Their actions, interpretation or definition of honor isn't much different than what we've seen in other Trek shows. However the burial rituals, the full cannibalism (though the eating of the heart of an enemy, yet not the whole body) has been mentioned before (ex. T'nag, DS9), and the frightful Klingon shushing Burnham's landing party when they first encountered Ripper, seem outside 'normal' Klingon behavior.
 
I would like the Discovery Klingons better if the redesigns and physical appearances were shown beside traditional looking Klingons from ENT and TOS, so we can see a diversity of Klingon looks, uniforms, and ships.

Their actions, interpretation or definition of honor isn't much different than what we've seen in other Trek shows. However the burial rituals, the full cannibalism (though the eating of the heart of an enemy, yet not the whole body) has been mentioned before (ex. T'nag, DS9), and the frightful Klingon shushing Burnham's landing party when they first encountered Ripper, seem outside 'normal' Klingon behavior.

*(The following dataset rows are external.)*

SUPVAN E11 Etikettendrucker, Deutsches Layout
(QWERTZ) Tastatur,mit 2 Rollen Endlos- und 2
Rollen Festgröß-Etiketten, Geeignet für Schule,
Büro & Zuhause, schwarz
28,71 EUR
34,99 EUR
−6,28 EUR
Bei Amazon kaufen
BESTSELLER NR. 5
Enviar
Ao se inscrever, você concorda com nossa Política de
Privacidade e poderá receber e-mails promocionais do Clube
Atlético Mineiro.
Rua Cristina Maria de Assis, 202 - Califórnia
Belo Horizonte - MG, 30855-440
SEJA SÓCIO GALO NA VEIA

While I am getting a little more used to their extremely modified look, they'd be easier to accept if it had been established that they were kind of a subculture or subspecies of the familiar Klingons we know, who would also have a place on the show. Perhaps similar to Romulans & Remans, though that may be a more extreme example. I did like the prison ship in "Choose Your Pain," however. The interior of that ship had a much more familiar Klingon aesthetic than anything else we've seen so far.